Die vorgeschlagene Fassung des Artikels I findet bei der gegebenen politischen Situation die Zustimmung des Kabinetts 24. Gegen die Fassung von Artikel IV Abs. 2 äußert der Bundesminister der Finanzen nach wie vor starke Bedenken, insbesondere dagegen, daß in den Vertragstext die Verpflichtung des Bundes aufgenommen werden soll, Steuern und ähnliche Abgaben, deren Aufkommen ganz oder teilweise den Ländern oder Gemeinden (Gemeindeverbänden) zufließt, erforderlichenfalls zu bezahlen. Notfalls wäre er mit einer dahingehenden Verpflichtung in einem anläßlich des Vertragsabschlusses auszutauschenden Briefwechsel einverstanden. Der Staatssekretär des Auswärtigen erklärt sich bereit, mit den Amerikanern noch einmal wegen der Fassung des Artikels IV Abs. 2 zu verhandeln; der Bundesminister der Finanzen wird seinerseits noch einmal die Fassung dieses Absatzes überlegen 25.

Fußnoten

23

Nach einem Vermerk vom 6. Juni 1952 (B 106/833) war die von Lehr vorgeschlagene Formulierung des Art. I Abs. 2 von den Amerikanern strikt abgelehnt worden. Von amerikanischer Seite sei offenbar befürchtet worden, daß die deutsche Seite von jeder Sendung eine mittelbare Einflußnahme auf die inneren Angelegenheiten der Bundesrepublik behaupten könne und die Beweislast dann bei den Amerikanern liege.

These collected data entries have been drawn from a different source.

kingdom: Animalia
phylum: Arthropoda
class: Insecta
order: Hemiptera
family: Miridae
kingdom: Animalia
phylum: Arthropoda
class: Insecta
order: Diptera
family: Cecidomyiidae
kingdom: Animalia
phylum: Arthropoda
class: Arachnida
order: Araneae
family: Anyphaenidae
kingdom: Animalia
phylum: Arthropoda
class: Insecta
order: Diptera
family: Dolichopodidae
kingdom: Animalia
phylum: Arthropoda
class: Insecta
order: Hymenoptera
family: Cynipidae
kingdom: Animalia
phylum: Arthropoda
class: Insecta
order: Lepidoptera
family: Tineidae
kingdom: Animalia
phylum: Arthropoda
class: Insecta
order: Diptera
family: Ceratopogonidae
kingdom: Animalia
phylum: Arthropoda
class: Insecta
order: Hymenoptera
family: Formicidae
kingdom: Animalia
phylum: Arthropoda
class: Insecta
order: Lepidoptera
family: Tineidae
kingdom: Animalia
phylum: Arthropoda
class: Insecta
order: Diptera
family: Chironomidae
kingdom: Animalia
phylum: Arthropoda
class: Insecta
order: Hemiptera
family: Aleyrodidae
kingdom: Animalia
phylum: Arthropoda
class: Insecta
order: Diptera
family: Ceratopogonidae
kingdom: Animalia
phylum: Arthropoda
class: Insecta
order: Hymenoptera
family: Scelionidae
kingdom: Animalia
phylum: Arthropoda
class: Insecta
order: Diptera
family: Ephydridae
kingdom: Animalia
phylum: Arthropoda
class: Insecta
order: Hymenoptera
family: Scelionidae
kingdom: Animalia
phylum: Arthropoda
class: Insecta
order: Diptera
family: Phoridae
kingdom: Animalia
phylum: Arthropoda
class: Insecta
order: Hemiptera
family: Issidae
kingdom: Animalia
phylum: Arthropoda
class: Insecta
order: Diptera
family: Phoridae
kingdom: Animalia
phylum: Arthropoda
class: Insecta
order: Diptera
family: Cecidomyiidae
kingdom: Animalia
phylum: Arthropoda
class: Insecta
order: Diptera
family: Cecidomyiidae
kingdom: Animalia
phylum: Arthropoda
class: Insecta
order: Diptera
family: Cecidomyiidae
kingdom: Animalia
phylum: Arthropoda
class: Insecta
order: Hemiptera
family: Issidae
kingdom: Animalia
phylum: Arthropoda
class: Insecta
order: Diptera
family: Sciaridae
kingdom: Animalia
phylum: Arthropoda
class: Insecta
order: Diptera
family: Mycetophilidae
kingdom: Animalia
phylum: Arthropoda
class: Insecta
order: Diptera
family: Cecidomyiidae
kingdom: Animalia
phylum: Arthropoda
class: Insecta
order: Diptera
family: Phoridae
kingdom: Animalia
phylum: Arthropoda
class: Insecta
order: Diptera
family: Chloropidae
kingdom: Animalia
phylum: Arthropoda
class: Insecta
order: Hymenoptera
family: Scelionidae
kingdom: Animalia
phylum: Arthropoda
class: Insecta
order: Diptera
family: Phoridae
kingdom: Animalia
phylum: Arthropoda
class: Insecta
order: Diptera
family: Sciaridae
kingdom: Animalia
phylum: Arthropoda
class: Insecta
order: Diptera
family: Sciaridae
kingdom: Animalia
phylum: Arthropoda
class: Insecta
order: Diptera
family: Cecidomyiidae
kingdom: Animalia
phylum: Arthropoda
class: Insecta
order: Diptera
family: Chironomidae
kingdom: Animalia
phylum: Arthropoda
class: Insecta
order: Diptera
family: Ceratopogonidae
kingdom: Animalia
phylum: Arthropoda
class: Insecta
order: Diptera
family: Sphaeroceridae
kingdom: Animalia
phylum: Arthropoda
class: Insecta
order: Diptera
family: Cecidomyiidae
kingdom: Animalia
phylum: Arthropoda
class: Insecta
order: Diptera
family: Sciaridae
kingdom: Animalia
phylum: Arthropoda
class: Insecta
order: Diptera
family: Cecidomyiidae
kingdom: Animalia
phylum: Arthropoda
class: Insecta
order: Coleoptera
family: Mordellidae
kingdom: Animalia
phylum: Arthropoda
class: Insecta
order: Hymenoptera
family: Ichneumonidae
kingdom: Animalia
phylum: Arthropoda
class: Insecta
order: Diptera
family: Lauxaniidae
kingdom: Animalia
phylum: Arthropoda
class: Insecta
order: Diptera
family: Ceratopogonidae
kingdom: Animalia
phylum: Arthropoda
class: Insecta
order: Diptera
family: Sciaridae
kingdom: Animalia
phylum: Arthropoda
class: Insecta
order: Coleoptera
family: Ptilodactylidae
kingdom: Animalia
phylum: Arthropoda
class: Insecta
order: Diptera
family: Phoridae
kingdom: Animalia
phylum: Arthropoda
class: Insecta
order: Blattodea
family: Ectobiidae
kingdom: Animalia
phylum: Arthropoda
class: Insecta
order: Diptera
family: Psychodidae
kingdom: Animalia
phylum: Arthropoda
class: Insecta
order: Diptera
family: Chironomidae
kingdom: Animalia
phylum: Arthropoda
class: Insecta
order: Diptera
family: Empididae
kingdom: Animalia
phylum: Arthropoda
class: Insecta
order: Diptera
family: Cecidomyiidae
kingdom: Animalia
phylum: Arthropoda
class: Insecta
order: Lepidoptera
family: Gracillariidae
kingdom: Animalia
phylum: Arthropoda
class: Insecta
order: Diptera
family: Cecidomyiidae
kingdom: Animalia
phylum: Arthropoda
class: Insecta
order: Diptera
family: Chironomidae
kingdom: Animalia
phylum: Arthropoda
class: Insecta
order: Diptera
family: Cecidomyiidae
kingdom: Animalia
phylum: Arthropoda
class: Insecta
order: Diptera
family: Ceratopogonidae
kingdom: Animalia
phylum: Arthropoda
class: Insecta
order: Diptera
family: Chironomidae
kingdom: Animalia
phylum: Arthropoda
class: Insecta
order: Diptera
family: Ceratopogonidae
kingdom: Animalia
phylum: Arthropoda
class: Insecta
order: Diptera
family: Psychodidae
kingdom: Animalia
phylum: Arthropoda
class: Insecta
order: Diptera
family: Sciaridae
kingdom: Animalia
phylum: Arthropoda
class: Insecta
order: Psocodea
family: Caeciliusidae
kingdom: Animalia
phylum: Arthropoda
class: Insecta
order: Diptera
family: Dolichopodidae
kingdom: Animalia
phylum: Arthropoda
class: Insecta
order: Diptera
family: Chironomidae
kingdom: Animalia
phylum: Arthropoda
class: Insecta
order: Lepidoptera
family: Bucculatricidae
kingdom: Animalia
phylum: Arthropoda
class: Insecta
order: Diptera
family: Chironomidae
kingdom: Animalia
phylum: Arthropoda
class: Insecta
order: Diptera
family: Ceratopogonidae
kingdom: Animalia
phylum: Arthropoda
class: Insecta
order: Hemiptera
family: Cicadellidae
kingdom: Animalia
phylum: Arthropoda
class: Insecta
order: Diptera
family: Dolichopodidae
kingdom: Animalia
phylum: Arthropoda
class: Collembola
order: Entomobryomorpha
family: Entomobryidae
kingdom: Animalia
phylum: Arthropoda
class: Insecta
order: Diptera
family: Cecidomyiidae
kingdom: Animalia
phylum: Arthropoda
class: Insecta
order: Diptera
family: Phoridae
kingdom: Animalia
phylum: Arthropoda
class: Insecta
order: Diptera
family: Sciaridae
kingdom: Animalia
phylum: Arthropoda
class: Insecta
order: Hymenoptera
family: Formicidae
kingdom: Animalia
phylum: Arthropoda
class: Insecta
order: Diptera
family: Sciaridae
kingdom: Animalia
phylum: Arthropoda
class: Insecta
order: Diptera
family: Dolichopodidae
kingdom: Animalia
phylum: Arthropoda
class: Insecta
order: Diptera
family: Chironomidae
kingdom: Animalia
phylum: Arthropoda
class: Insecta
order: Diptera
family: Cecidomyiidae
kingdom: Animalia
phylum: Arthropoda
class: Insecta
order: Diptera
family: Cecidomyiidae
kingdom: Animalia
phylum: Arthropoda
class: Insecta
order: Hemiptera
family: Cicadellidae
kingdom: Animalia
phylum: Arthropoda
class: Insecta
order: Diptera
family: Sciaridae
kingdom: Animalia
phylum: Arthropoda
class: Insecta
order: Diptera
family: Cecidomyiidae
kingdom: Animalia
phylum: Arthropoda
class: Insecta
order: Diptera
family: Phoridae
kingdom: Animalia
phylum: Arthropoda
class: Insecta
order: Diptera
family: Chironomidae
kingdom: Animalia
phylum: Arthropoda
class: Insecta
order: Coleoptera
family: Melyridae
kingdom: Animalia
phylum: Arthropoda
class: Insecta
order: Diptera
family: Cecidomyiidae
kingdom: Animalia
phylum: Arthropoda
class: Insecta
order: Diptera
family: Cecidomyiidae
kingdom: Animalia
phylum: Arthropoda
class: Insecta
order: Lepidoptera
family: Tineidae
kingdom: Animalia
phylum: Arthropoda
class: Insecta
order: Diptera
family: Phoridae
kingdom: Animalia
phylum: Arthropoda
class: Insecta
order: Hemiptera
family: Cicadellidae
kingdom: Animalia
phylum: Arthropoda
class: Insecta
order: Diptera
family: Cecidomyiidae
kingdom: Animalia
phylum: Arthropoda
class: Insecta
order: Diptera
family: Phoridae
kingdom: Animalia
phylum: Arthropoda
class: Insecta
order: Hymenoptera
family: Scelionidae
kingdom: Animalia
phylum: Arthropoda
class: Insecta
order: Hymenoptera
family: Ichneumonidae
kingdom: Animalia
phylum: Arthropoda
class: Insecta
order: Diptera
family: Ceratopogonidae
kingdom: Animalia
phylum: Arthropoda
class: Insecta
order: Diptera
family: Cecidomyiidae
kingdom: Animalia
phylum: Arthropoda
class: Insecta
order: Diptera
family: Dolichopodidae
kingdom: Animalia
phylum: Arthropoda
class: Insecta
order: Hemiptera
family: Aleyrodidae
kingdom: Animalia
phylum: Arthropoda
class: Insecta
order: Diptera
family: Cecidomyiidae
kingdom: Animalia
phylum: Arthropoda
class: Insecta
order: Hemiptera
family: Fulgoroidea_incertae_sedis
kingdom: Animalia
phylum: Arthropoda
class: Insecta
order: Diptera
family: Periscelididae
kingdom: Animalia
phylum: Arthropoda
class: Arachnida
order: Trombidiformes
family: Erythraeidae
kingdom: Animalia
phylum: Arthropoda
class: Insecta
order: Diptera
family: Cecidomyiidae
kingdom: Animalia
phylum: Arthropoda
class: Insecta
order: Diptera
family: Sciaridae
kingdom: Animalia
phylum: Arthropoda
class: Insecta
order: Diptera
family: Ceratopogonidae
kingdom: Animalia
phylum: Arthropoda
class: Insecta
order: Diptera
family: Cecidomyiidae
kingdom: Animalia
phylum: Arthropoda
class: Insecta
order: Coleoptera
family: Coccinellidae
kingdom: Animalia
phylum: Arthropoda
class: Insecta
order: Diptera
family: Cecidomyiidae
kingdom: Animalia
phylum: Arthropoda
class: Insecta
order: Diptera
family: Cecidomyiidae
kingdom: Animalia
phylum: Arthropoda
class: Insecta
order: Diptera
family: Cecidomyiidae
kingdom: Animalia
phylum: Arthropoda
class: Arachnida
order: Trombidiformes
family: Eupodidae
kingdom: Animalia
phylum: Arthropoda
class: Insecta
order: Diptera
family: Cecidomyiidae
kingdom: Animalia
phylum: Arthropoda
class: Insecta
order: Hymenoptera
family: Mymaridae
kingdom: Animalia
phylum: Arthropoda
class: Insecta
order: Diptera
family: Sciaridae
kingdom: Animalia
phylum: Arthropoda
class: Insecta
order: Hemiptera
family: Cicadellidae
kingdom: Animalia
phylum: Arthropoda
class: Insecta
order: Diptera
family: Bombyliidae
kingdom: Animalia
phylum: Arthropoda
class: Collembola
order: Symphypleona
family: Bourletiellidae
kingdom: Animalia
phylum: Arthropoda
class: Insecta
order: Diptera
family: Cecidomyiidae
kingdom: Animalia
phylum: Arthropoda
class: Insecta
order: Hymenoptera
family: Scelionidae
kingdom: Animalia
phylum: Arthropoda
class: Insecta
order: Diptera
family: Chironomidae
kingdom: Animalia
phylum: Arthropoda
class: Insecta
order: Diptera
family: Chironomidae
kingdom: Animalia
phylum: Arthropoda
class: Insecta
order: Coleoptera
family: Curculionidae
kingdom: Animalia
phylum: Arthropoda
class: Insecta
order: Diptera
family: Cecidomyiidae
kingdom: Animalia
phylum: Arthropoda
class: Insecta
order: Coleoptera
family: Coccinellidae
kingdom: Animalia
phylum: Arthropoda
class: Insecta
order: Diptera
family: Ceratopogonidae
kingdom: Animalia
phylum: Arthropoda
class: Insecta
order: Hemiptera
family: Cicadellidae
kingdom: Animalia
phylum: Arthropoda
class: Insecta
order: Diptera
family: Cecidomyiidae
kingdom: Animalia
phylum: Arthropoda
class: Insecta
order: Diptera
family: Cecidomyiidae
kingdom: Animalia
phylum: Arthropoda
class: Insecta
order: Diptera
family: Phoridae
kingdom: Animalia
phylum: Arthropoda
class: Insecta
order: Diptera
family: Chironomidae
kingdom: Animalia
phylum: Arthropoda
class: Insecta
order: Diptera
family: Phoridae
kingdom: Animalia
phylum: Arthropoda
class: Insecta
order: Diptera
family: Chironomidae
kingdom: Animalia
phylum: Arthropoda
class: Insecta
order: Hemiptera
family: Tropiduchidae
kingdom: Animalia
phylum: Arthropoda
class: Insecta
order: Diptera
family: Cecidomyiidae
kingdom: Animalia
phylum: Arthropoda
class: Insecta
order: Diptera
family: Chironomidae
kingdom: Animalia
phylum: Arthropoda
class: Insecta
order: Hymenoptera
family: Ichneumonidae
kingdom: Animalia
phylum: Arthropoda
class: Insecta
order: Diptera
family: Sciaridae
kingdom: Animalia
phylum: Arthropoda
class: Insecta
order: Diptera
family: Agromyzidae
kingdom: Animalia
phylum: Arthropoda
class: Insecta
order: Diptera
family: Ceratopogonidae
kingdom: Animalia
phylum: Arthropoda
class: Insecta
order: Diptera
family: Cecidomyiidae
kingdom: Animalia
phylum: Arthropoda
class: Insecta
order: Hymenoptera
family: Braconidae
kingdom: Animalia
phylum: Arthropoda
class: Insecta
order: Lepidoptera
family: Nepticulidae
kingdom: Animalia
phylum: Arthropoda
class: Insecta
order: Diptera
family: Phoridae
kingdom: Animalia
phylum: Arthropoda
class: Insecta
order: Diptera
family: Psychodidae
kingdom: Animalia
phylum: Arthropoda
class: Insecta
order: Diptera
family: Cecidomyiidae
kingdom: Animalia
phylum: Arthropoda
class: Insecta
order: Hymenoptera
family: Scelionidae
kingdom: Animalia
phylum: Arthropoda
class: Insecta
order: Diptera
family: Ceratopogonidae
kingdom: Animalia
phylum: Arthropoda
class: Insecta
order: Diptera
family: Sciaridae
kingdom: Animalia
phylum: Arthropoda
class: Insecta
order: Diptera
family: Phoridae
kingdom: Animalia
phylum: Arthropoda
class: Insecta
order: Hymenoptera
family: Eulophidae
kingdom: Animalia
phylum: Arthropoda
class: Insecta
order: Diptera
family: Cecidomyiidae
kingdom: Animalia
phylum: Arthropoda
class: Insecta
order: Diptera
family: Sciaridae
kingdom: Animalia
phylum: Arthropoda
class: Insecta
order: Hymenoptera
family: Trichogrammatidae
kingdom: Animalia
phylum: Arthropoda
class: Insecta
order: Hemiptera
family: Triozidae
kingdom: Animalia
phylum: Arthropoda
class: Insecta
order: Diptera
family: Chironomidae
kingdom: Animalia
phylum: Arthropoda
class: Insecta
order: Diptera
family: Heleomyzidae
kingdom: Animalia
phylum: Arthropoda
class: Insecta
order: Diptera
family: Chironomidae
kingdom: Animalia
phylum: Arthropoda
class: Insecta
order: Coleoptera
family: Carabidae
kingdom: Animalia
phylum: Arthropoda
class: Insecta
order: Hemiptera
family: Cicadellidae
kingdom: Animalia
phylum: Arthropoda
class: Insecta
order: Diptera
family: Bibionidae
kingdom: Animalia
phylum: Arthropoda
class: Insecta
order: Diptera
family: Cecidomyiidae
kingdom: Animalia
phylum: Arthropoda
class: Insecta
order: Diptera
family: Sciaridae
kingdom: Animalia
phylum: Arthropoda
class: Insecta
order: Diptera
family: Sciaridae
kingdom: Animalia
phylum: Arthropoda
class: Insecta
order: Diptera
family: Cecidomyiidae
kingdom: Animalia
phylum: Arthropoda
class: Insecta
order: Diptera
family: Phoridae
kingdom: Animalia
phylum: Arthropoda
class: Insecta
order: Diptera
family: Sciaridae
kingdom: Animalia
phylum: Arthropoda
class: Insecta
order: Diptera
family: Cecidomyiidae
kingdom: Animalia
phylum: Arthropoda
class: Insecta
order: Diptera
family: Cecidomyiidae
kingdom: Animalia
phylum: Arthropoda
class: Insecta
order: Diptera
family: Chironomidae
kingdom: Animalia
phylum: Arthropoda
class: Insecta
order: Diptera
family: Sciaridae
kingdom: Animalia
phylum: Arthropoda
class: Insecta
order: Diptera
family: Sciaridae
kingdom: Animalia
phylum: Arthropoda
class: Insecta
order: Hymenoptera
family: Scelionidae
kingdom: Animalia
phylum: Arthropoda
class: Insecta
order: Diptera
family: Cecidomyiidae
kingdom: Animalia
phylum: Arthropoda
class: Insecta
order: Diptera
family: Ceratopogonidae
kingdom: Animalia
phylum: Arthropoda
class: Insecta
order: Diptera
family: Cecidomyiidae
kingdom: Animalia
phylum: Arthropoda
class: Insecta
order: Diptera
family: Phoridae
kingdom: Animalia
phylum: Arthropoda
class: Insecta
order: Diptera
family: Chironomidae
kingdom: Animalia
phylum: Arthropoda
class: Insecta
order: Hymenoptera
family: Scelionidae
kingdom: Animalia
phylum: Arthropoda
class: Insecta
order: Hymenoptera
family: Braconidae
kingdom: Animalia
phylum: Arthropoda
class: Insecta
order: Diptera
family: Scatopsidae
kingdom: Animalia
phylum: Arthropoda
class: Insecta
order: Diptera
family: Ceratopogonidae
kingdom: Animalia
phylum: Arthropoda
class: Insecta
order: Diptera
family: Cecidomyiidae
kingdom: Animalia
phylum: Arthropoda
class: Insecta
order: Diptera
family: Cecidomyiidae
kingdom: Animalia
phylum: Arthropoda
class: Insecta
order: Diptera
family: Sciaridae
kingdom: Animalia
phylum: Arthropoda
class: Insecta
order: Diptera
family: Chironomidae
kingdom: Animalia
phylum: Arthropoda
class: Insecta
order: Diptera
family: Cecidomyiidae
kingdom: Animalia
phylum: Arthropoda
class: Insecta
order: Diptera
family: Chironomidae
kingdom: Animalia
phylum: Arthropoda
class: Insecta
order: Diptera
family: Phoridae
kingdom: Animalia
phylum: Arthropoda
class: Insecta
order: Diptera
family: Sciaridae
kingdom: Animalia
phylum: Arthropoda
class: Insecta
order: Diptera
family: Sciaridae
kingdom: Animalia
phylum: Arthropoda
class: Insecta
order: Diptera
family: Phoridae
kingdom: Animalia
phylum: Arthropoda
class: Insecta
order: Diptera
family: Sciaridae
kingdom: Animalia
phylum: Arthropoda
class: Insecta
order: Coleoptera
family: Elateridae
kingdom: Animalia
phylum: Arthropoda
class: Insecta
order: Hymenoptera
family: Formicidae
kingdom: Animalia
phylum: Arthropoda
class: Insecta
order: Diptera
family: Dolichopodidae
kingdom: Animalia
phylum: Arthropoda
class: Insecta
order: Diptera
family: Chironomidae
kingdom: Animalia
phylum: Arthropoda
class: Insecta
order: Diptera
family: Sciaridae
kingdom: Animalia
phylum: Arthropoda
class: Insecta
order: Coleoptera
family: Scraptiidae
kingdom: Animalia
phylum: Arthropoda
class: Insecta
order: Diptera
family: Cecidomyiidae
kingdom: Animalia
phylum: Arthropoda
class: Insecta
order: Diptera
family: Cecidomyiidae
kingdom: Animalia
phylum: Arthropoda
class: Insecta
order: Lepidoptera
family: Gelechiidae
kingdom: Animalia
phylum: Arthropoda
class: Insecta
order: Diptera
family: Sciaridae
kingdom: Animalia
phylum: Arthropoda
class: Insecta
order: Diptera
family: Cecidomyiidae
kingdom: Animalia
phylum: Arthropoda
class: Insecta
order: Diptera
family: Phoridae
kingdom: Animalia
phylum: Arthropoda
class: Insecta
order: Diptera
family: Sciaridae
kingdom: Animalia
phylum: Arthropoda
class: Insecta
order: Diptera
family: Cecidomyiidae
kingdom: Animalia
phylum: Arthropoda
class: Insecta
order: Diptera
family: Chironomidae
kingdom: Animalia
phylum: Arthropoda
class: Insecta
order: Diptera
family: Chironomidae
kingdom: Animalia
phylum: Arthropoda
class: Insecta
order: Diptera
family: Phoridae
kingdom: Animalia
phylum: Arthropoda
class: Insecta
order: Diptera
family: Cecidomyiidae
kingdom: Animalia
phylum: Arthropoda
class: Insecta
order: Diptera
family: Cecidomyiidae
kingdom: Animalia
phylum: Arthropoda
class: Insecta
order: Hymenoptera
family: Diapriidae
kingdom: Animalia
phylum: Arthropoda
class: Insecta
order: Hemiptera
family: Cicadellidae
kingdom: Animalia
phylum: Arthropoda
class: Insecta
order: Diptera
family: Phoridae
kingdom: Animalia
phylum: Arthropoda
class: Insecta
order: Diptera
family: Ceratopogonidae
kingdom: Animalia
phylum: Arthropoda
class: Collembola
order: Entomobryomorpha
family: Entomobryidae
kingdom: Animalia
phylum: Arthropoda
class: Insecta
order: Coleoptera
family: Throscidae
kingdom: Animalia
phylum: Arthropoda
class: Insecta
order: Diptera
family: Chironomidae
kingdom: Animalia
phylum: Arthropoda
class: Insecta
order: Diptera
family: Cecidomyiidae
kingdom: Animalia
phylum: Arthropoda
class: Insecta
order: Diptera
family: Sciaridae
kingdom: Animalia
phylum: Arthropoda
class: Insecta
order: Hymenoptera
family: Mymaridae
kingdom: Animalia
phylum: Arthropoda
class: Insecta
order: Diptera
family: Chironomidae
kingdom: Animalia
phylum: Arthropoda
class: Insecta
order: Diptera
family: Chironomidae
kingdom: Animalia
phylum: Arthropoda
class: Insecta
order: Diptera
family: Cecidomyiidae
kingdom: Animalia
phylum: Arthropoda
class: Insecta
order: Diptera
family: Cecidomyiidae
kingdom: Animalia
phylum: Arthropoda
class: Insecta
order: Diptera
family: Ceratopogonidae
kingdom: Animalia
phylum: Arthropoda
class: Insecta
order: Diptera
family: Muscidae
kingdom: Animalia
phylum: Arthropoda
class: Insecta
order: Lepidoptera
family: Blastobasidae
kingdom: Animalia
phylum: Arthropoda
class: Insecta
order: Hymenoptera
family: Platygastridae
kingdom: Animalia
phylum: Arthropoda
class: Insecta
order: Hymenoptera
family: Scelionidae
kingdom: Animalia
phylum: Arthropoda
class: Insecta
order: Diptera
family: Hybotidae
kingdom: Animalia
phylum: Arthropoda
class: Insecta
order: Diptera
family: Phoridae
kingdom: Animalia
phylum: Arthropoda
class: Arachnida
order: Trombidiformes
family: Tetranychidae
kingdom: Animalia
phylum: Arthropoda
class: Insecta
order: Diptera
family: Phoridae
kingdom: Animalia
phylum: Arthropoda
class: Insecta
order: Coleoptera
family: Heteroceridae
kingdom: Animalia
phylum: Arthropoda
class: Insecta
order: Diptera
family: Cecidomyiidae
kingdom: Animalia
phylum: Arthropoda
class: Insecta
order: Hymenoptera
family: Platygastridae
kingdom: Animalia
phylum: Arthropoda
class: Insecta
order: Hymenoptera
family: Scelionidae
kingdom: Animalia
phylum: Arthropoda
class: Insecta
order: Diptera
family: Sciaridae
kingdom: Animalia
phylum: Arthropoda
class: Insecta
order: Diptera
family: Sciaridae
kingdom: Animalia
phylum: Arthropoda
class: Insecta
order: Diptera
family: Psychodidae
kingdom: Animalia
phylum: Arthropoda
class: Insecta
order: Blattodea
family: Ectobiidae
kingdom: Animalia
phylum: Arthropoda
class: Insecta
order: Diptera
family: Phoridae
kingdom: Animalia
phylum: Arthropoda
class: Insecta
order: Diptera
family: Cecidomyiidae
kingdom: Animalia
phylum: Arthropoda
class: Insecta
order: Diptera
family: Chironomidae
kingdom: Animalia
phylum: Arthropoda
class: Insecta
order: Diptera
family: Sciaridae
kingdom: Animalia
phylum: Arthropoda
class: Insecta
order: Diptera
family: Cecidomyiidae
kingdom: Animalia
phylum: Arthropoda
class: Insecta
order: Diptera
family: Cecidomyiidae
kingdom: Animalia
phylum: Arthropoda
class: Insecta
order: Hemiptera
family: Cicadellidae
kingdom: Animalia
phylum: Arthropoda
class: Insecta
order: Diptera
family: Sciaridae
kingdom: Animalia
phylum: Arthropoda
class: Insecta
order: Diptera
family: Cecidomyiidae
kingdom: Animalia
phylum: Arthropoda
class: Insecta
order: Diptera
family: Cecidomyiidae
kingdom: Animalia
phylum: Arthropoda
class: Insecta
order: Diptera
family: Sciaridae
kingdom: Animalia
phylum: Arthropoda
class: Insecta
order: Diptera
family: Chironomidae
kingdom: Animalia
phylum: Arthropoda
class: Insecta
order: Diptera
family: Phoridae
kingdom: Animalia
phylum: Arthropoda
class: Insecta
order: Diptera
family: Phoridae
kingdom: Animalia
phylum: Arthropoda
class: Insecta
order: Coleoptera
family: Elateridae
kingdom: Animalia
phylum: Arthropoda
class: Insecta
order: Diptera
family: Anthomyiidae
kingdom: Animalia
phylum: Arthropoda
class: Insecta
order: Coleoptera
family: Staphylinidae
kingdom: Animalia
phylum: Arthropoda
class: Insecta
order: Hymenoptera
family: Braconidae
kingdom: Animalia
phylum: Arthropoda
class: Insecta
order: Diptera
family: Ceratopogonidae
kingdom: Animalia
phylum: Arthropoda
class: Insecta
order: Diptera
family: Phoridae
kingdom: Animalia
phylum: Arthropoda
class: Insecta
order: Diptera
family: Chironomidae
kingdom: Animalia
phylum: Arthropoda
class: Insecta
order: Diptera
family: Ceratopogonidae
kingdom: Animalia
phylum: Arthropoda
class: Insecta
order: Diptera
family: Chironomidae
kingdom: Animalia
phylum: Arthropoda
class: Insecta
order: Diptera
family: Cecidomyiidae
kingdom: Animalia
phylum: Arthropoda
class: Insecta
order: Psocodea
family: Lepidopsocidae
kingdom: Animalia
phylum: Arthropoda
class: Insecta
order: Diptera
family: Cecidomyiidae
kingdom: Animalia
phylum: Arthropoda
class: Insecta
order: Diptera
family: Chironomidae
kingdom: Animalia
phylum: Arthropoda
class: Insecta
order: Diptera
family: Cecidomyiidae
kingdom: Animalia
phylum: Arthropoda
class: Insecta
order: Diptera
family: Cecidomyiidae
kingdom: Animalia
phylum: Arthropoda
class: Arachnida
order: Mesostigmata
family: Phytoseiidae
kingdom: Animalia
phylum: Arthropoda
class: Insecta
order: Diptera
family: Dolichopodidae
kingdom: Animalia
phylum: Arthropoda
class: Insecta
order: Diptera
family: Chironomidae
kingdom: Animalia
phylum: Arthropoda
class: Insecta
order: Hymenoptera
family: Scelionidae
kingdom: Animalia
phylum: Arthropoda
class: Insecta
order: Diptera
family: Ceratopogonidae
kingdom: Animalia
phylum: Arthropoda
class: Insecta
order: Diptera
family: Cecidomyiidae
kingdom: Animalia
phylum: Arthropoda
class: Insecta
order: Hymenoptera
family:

Die amerikanische Seite sei nur bereit gewesen, die gewünschte Formulierung zuzugestehen, wenn sie auf „ausschließlich" (purely) innere Angelegenheiten der Bundesrepublik beschränkt würde. Da diese Formulierung für die deutsche Seite untragbar gewesen sei, habe das AA die folgende Fassung mit dem Hinweis auf den Deutschlandvertrag vorgeschlagen.

24

Die Fassung ließ sich in den Verhandlungen durchsetzen. Siehe den Vermerk vom 15. Okt. 1952 in AA II 454-07 Bd. 4.

25

Die Amerikaner lehnten es grundsätzlich ab, „eine amerikanische Regierungseinrichtung von einem anderen Staat besteuern zu lassen" (ebenda). - Fortgang 237. Sitzung am 25. Juli 1952 TOP 3.